For each of Prompts 1B and 1D, you get two points if you describe the correct procedure, with specific reference to the relevant components of this particular model, and zero points otherwise.
For Prompt 1A, you get one point if your answer is wholly correct and if you got full credit on Prompt 1B and zero points otherwise.
For Prompt 1C, you get one point if your answer is wholly correct and if you got full credit on Prompt 1D and zero points otherwise.
Part 2
Here is a slightly different version of the expected utility model you worked with in COU 2. A person is deciding whether or not to join an anti-government terrorist or guerrilla group. The person is unsure whether the group is competent or incompetent. She thinks they are competent with probability \frac{3}{16} and competent with probability \frac{13}{16}.
Her utility level depends on whether she is a member of the group and whether the group is competent. Specifically, for any given outcome her utility level is:
\begin{Bmatrix} 1 & \text{if the group is competent and she is a member} \\ 0 & \text{if she is not a member} \\ -10 & \text{if the group is incompetent and she is a member} \end{Bmatrix}
Here is a summary of the model:
Available Actions:
- join the group
- do not join the group
Possible Outcomes
- the group is competent and she is a member
- the group is incompetent and she is a member
- the group is competent and she is not a member
- the group is incompetent and she is not a member
Conditional Probability Distributions
| Outcome | Probability |
|---|---|
| group is competent and she is a member | \frac{3}{16} |
| group is incompetent and she is a member | \frac{13}{16} |
| Outcome | Probability |
|---|---|
| group is competent and she is not a member | \frac{3}{16} |
| group is incompetent and she is not a member | \frac{13}{16} |
Utility Function
\begin{Bmatrix} 1 & \text{if the group is competent and she is a member} \\ 0 & \text{if she is not a member} \\ -10 & \text{if the group is incompetent and she is a member} \end{Bmatrix}
Prompt 2A
Apply the person’s utility function and the conditional probability distributions over outcomes in the model to derive the conditional probability distributions over the person’s utility levels that can result from the her action.
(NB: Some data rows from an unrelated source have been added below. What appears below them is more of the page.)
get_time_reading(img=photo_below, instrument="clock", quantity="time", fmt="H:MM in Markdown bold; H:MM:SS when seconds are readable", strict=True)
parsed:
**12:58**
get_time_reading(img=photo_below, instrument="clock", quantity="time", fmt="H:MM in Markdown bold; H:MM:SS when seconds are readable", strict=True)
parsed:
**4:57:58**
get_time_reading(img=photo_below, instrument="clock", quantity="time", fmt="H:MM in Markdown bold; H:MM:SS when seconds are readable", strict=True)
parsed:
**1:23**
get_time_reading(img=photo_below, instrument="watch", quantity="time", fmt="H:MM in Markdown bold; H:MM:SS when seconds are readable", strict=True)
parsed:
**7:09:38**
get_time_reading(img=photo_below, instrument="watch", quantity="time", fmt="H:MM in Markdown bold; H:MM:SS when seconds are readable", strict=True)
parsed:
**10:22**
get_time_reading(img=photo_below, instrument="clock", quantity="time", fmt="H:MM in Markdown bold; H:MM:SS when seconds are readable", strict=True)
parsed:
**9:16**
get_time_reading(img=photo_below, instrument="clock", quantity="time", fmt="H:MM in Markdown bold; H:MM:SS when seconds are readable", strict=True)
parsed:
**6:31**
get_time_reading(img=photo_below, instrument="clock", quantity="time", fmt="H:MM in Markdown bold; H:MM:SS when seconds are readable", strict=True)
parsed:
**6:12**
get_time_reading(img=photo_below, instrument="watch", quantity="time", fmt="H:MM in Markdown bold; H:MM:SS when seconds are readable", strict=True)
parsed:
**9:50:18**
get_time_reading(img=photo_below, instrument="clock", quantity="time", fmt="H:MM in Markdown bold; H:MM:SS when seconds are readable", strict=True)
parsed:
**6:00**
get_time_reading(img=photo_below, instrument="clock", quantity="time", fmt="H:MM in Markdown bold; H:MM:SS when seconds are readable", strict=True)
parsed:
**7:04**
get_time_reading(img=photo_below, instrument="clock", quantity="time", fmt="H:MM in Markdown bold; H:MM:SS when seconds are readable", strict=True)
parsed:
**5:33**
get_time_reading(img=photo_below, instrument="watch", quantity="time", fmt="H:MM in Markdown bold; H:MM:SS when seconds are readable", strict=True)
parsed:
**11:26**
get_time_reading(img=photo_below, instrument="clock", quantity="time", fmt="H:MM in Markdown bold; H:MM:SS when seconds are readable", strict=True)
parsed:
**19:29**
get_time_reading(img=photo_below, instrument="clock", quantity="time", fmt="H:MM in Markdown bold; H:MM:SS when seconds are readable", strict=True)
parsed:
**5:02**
Write your results in a table like this:
| Utility Level | Probability |
|---|---|
| Utility Level | Probability |
|---|---|
Prompt 2B
Describe, step-by-step, the process you used to assign/compute the values in the table you provided in response to Prompt 2A.
Prompt 2C
Using the results of Prompt 2A, compute the person’s expected utility from each of her available actions. Write your results in a table like this:
| Action | Expected Utility |
|---|---|
| join the group | |
| do not join the group |
Prompt 2D
Describe, step-by-step, how you computed the results you wrote in Prompt 2C from the results you wrote in response to Prompt 2A.
Rubric for Part 2
Whether you earn any points on Prompts 2A and 2C depend on whether you earn points on 2B and 2D. So we will score 2B and 2D first.
For each of Prompts 2B and 2D, you get two points if you describe the correct procedure, with specific reference to the relevant components of this particular model, and zero points otherwise.
For Prompt 2A, you get one point if your answer is wholly correct and if you got full credit on Prompt 2B and zero points otherwise.
For Prompt 2C, you get one point if your answer is wholly correct and if you got full credit on Prompt 2D and zero points otherwise.